• **AVAILABLE DATA**:
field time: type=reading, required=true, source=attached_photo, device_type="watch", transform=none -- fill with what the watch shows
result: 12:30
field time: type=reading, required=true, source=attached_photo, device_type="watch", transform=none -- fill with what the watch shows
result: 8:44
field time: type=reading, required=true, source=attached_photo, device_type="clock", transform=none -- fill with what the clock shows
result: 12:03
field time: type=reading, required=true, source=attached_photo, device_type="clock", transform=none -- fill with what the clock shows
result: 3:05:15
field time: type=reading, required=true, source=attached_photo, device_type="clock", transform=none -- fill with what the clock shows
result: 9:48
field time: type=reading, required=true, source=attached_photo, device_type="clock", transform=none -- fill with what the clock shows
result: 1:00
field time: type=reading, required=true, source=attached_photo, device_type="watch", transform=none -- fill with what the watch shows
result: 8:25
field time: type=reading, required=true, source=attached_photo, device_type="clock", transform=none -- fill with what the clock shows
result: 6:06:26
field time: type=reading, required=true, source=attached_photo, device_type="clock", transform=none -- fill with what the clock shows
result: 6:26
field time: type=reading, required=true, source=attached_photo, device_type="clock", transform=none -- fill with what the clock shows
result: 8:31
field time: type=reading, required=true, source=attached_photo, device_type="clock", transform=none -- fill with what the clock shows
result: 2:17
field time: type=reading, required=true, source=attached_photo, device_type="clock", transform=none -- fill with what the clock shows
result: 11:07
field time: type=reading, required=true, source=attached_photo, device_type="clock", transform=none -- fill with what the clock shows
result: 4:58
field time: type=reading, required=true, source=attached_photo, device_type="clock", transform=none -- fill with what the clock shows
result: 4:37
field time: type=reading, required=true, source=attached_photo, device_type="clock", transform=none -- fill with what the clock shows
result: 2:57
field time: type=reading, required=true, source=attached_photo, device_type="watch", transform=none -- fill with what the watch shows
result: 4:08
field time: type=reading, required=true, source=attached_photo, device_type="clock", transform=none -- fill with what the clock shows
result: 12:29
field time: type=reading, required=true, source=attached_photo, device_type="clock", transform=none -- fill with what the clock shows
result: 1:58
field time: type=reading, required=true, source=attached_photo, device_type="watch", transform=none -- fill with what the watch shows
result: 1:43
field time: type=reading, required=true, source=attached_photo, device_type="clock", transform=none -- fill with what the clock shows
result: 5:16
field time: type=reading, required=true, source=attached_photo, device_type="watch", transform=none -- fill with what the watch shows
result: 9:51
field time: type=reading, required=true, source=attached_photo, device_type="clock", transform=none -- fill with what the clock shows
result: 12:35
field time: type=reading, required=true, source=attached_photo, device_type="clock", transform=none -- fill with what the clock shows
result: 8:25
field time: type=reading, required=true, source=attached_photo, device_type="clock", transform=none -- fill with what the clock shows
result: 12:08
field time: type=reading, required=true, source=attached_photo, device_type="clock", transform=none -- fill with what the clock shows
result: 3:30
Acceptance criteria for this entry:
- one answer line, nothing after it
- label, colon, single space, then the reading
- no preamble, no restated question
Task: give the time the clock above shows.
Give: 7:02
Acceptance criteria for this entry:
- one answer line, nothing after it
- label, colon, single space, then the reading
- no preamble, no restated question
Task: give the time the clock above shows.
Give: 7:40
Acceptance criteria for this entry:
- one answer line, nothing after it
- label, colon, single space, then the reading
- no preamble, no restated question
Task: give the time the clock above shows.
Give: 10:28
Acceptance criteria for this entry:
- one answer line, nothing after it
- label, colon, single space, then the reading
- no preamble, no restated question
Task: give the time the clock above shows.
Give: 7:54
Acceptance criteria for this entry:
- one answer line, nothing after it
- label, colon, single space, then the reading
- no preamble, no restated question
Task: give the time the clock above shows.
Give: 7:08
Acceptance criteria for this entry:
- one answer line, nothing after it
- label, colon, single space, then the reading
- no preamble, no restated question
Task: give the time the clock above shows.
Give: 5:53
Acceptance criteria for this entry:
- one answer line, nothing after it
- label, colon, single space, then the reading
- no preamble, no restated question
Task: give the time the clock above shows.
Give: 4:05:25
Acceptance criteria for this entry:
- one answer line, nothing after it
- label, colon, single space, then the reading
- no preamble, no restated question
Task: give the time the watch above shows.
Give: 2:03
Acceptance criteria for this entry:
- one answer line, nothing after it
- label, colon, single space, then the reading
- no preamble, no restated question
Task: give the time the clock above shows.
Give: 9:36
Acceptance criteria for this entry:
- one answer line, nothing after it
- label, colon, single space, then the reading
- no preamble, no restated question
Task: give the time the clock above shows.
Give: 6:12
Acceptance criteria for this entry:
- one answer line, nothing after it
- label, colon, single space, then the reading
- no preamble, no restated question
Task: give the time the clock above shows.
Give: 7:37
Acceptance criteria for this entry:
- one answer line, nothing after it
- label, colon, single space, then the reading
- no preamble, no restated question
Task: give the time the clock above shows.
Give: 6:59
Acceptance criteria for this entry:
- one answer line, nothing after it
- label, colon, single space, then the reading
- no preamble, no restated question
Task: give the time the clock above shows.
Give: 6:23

• **WHAT NEEDS TO BE DONE**: Render the lines from the first line of the rows through the line that contains "result: 9:48", inclusive, as a JSON list of strings with one string per line, omitting any blank lines.

• **ANSWER TO THIS TASK**:
[
  "field time: type=reading, required=true, source=attached_photo, device_type=\"watch\", transform=none -- fill with what the watch shows",
  "result: 12:30",
  "field time: type=reading, required=true, source=attached_photo, device_type=\"watch\", transform=none -- fill with what the watch shows",
  "result: 8:44",
  "field time: type=reading, required=true, source=attached_photo, device_type=\"clock\", transform=none -- fill with what the clock shows",
  "result: 12:03",
  "field time: type=reading, required=true, source=attached_photo, device_type=\"clock\", transform=none -- fill with what the clock shows",
  "result: 3:05:15",
  "field time: type=reading, required=true, source=attached_photo, device_type=\"clock\", transform=none -- fill with what the clock shows",
  "result: 9:48"
]